▸ **Brief**:
Reproduce the full listing below unchanged, apart from the pictures.

▸ **Given information**:
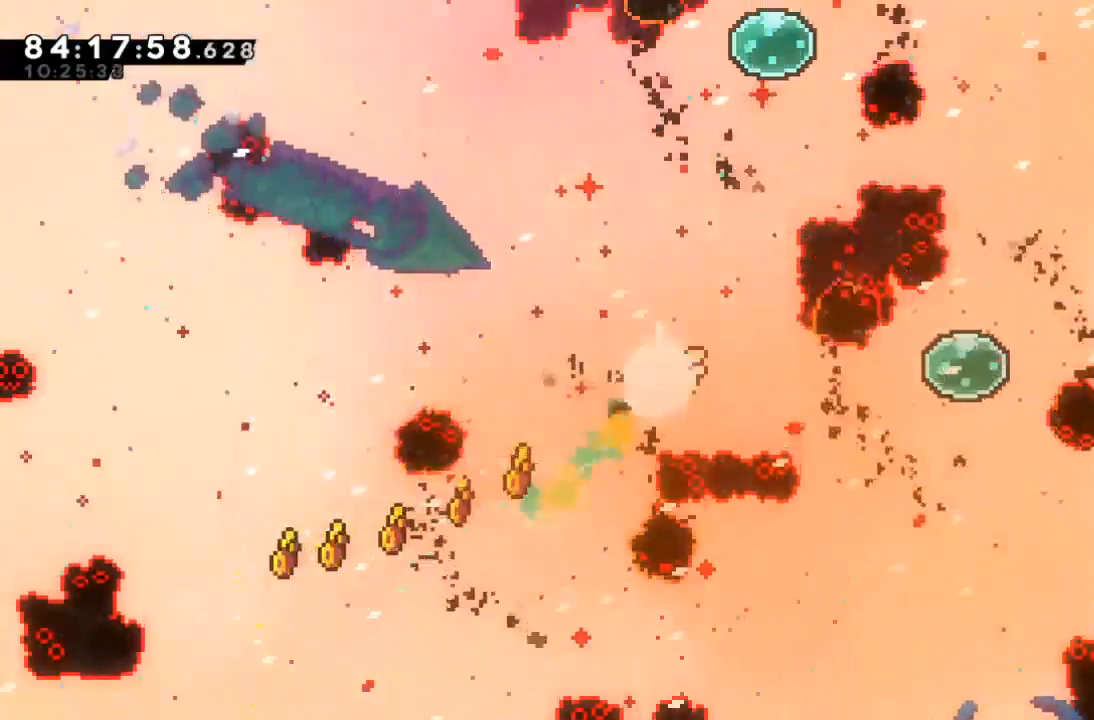
{"keys": ["right", "up"], "events": [[67, "right", "up"], [300, "right", "down"], [300, "up", "down"], [367, "c", "down"], [467, "c", "up"]]}
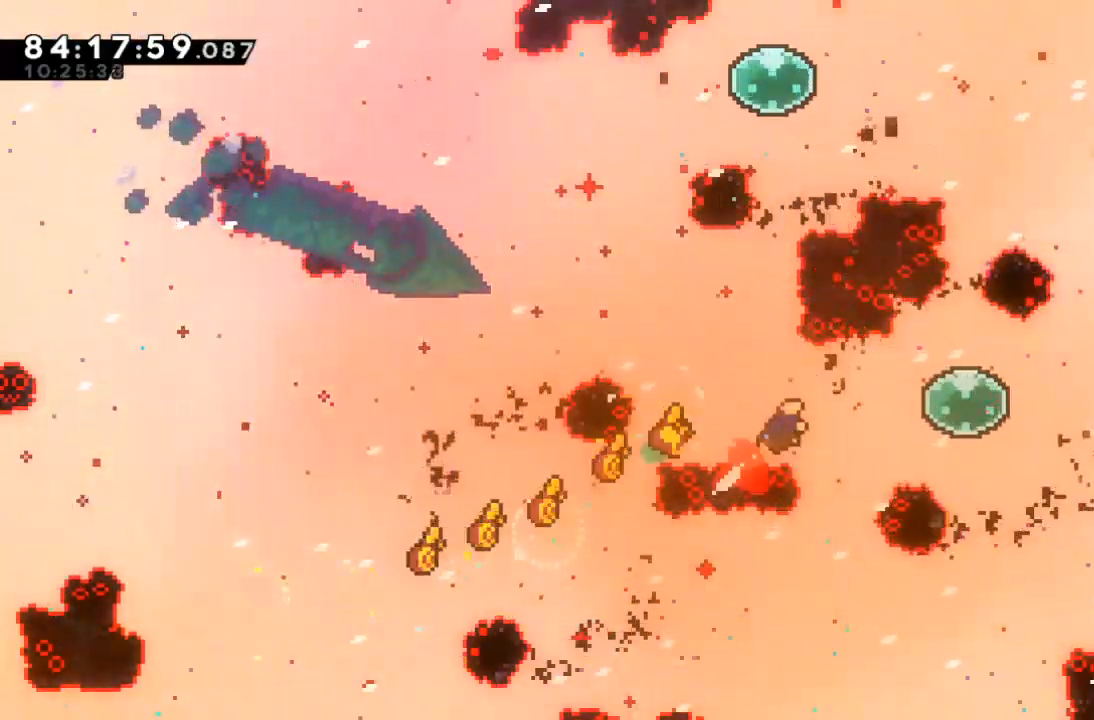
{"keys": ["up"], "events": [[33, "up", "up"], [367, "up", "down"], [433, "c", "down"], [433, "right", "up"], [500, "c", "up"]]}
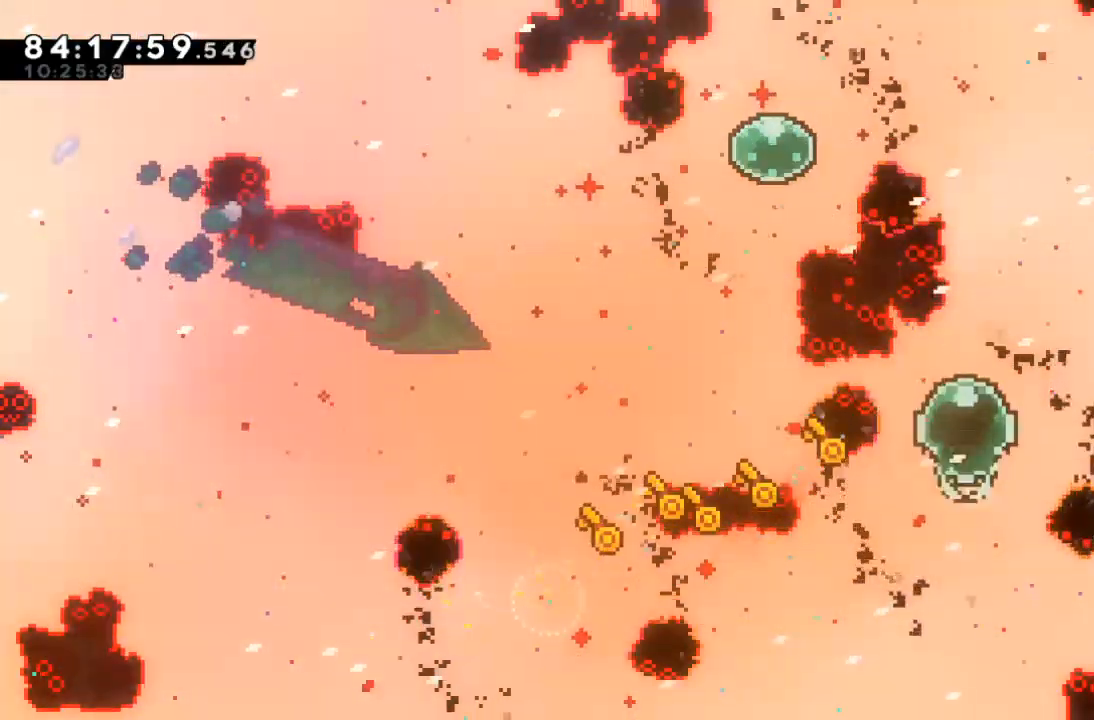
{"keys": ["left", "up"], "events": [[233, "c", "down"], [233, "left", "down"], [400, "c", "up"]]}
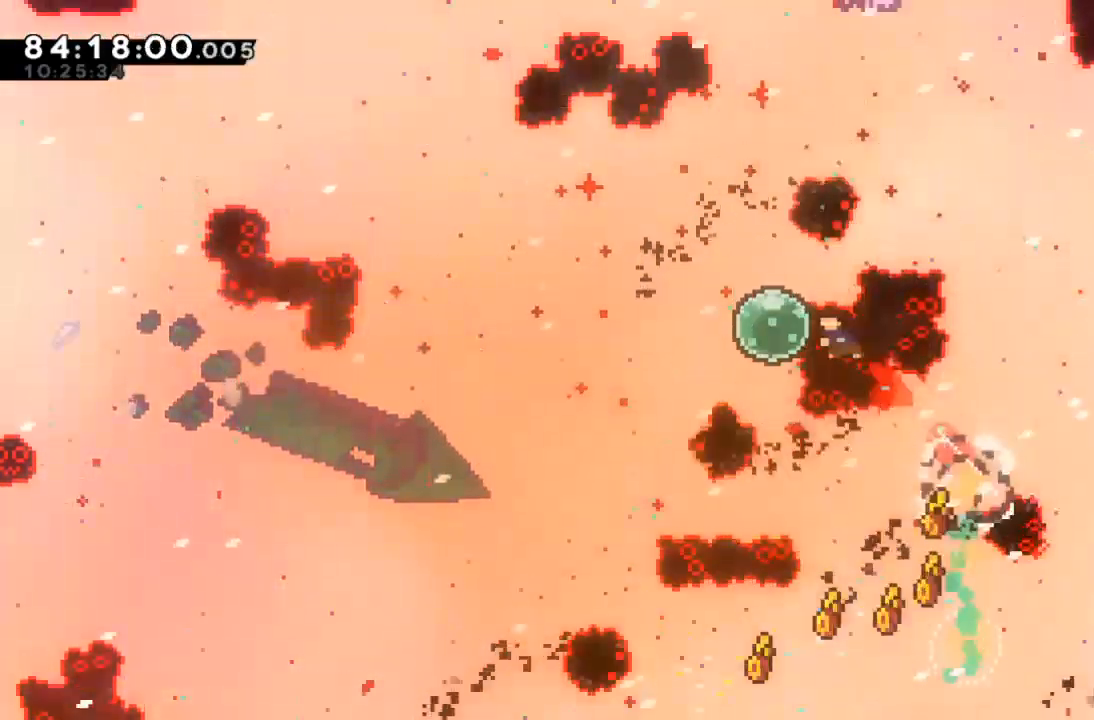
{"keys": ["up"], "events": [[233, "c", "down"], [233, "left", "up"], [300, "c", "up"]]}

▸ **Reply to the task**:
{"keys": ["right", "up"], "events": [[67, "right", "up"], [300, "right", "down"], [300, "up", "down"], [367, "c", "down"], [467, "c", "up"]]}
{"keys": ["up"], "events": [[33, "up", "up"], [367, "up", "down"], [433, "c", "down"], [433, "right", "up"], [500, "c", "up"]]}
{"keys": ["left", "up"], "events": [[233, "c", "down"], [233, "left", "down"], [400, "c", "up"]]}
{"keys": ["up"], "events": [[233, "c", "down"], [233, "left", "up"], [300, "c", "up"]]}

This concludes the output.